Espinal became a free agent following the 2021 season.

===San Francisco Giants===
On February 5, 2022, Espinal signed a minor-league contract with the San Francisco Giants. He began the season in Triple-A with the Sacramento River Cats of the Pacific Coast League.

===Chicago Cubs===
On July 31, 2022, the Giants traded Espinal to the Chicago Cubs for Dixon Machado. In two appearances, he surrendered 6 runs on 6 hits with 4 strikeouts in 3 1/3 innings pitched.
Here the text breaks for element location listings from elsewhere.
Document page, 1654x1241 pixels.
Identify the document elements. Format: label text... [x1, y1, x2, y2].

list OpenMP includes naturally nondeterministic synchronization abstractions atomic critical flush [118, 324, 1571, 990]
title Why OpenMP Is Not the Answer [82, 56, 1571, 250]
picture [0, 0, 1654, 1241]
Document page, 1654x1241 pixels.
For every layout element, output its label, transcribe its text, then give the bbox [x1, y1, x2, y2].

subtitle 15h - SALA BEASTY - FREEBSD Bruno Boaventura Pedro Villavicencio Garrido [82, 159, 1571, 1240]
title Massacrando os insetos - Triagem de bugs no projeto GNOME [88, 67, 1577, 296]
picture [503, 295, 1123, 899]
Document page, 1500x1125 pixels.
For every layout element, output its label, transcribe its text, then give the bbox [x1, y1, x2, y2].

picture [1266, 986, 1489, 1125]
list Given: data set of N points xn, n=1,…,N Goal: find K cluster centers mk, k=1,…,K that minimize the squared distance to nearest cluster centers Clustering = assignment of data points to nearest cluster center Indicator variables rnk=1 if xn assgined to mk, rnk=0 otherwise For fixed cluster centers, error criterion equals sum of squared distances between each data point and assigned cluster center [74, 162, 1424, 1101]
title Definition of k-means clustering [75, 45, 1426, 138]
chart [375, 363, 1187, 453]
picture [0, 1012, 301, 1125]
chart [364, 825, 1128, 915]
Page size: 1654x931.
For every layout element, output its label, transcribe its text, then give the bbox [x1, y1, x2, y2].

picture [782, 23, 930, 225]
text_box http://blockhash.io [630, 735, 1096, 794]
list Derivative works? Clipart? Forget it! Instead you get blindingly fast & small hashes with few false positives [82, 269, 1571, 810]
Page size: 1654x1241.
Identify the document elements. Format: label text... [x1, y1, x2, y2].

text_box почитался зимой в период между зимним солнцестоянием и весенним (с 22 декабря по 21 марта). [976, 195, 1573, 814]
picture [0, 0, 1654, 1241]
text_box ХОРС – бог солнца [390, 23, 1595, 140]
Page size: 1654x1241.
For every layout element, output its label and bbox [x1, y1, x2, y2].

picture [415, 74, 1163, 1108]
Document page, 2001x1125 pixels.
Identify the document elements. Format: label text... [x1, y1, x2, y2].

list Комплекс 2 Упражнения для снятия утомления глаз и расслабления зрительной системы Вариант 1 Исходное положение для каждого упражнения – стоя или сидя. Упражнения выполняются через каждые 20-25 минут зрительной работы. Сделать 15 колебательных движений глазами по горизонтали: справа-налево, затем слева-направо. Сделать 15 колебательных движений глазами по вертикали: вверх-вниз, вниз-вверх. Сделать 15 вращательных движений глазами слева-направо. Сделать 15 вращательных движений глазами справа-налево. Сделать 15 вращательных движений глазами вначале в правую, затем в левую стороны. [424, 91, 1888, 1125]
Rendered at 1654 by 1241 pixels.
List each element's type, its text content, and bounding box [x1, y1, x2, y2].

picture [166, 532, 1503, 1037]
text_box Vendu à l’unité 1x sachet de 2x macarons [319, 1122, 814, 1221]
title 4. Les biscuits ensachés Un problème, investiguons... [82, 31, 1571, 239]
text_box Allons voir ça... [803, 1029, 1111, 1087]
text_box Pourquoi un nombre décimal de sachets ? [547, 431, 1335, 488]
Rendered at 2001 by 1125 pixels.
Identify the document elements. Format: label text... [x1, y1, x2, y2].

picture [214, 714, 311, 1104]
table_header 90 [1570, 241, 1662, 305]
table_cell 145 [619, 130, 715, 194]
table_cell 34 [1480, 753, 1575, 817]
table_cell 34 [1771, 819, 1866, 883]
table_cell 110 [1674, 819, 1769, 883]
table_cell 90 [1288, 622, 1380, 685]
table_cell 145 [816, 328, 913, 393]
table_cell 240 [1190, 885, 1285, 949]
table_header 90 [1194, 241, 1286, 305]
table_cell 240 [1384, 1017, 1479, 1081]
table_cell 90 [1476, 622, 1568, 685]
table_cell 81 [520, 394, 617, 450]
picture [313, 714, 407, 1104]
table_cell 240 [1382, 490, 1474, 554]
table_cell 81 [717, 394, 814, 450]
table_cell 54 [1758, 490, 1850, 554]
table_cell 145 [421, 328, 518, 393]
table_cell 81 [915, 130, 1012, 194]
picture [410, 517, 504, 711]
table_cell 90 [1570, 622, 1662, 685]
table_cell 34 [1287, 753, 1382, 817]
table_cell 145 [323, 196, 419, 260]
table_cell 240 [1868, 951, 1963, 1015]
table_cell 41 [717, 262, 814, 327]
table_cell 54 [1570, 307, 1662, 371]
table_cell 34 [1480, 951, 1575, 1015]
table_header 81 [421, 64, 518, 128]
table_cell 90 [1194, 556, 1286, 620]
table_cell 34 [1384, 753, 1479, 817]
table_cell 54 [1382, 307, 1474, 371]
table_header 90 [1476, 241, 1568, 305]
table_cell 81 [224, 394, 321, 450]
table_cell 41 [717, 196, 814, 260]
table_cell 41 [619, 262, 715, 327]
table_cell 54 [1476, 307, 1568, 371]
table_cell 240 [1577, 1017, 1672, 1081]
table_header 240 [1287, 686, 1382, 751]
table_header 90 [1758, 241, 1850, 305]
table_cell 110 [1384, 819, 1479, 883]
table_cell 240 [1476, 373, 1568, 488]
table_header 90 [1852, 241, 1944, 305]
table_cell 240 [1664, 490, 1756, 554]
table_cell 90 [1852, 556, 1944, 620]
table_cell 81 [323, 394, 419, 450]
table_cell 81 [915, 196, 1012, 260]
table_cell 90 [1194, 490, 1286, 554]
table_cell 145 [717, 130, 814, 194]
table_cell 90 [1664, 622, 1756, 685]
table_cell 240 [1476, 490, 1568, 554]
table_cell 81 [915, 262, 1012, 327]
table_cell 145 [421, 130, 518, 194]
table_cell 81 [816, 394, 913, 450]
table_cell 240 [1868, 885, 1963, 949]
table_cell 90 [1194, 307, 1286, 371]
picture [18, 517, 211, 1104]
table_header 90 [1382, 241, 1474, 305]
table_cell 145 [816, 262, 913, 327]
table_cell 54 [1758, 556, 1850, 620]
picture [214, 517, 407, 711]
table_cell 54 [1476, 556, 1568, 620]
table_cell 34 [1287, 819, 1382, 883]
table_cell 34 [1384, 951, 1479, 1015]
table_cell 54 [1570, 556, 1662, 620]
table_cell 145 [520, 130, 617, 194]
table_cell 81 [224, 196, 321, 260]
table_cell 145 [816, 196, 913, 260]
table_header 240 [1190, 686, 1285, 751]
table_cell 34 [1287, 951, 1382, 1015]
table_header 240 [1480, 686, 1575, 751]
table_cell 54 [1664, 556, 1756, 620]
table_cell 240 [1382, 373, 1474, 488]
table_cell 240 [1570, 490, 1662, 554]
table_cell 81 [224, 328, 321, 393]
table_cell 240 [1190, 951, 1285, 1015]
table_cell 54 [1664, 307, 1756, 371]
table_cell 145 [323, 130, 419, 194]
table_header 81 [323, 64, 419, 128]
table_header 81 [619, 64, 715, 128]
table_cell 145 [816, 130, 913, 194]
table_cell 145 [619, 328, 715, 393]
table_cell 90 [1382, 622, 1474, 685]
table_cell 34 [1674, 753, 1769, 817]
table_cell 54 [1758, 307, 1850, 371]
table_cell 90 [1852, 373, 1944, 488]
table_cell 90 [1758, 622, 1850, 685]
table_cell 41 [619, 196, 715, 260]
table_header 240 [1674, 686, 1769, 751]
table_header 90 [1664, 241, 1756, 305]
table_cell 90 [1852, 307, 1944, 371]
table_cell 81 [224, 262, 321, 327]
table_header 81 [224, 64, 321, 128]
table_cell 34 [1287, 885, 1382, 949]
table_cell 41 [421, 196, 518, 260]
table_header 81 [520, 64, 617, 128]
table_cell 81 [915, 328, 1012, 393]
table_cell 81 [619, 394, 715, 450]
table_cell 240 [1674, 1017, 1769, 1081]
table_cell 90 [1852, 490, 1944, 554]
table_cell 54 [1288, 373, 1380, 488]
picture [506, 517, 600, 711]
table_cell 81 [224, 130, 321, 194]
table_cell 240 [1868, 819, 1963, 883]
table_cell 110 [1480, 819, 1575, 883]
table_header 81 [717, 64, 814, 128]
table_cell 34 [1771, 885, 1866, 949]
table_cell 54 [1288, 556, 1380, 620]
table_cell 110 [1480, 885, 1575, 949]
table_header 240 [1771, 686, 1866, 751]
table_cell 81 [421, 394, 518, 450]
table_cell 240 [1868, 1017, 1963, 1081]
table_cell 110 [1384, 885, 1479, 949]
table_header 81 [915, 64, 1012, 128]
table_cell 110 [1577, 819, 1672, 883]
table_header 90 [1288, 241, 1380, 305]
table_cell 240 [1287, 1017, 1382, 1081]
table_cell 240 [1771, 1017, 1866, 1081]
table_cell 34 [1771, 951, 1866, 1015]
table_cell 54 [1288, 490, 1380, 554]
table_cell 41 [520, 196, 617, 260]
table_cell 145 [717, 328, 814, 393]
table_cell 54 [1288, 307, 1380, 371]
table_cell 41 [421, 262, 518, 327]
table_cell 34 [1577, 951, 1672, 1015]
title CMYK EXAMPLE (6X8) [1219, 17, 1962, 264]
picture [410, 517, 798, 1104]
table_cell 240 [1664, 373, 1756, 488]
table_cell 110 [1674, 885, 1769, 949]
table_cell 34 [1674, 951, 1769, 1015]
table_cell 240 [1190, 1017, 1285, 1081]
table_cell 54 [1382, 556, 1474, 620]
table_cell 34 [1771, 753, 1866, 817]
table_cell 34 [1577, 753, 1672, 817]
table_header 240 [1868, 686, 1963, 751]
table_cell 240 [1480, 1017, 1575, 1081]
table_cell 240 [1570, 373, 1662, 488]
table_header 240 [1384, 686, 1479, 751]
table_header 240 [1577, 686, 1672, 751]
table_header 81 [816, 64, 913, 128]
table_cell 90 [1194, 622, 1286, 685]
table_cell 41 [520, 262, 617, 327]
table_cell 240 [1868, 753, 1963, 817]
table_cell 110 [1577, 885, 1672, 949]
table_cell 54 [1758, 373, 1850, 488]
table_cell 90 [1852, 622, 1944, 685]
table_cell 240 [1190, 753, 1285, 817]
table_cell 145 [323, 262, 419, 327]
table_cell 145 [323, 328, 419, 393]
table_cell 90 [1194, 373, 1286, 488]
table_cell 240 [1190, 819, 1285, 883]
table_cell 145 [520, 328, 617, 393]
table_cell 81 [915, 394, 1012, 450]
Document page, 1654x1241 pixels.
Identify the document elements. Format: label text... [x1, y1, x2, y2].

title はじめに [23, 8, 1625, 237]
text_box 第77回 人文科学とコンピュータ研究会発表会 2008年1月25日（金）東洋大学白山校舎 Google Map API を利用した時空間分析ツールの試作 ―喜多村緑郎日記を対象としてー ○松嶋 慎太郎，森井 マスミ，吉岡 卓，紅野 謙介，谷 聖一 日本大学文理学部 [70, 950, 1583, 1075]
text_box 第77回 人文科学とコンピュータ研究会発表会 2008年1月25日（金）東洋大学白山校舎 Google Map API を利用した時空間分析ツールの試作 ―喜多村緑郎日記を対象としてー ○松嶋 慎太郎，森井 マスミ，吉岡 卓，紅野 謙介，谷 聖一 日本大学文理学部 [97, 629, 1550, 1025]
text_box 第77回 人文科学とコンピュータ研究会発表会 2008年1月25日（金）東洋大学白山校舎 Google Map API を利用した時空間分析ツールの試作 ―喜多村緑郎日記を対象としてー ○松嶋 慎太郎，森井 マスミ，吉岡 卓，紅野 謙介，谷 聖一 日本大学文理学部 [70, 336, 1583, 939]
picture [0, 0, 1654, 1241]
Espinal was released by the Cubs organization on August 16.

===Cincinnati Reds===
On August 18, 2022, Espinal signed a minor league contract with the Cincinnati Reds organization. He had his contract selected to the major league roster on September 11. In 2 appearances for the Reds, Espinal allowed 4 runs on 6 hits with 5 strikeouts in 4 2/3 innings of work. On October 15, Espinal was removed from the 40-man roster and sent outright to the Triple–A Louisville Bats. He elected free agency following the season on November 10.

===Tokyo Yakult Swallows===
On December 5, 2022, Espinal signed with the Tokyo Yakult Swallows of Nippon Professional Baseball. Espinal made only 3 appearances for the team in 2023, logging a 5.40 ERA with 4 strikeouts in 5.0 innings of work. On August 28, 2023, Espinal was released by the Swallows.

===Rieleros de Aguascalientes===
On February 20, 2024, Espinal signed with the Long Island Ducks of the Atlantic League of Professional Baseball. However, prior to the season on April 11, Espinal's contract was purchased by the Rieleros de Aguascalientes of the Mexican League. In 6 games (4 starts), he struggled to an 0–4 record and 11.91 ERA with 7 strikeouts across 11 1/3 innings pitched. On June 19, Espinal was released by Aguascalientes.

===Gastonia Ghost Peppers===
On April 21, 2025, Espinal signed with the Gastonia Ghost Peppers of the Atlantic League of Professional Baseball. In 5 starts 17.1 innings he went 0–0 with a 6.75 ERA and 20 strikeouts. He became a free agent following the season.

==International career==
Espinal pitched for the Dominican Republic national baseball team during qualification for the 2020 Summer Olympics. He has played several seasons of winter baseball with Gigantes del Cibao of the Dominican Professional Baseball League (LIDOM).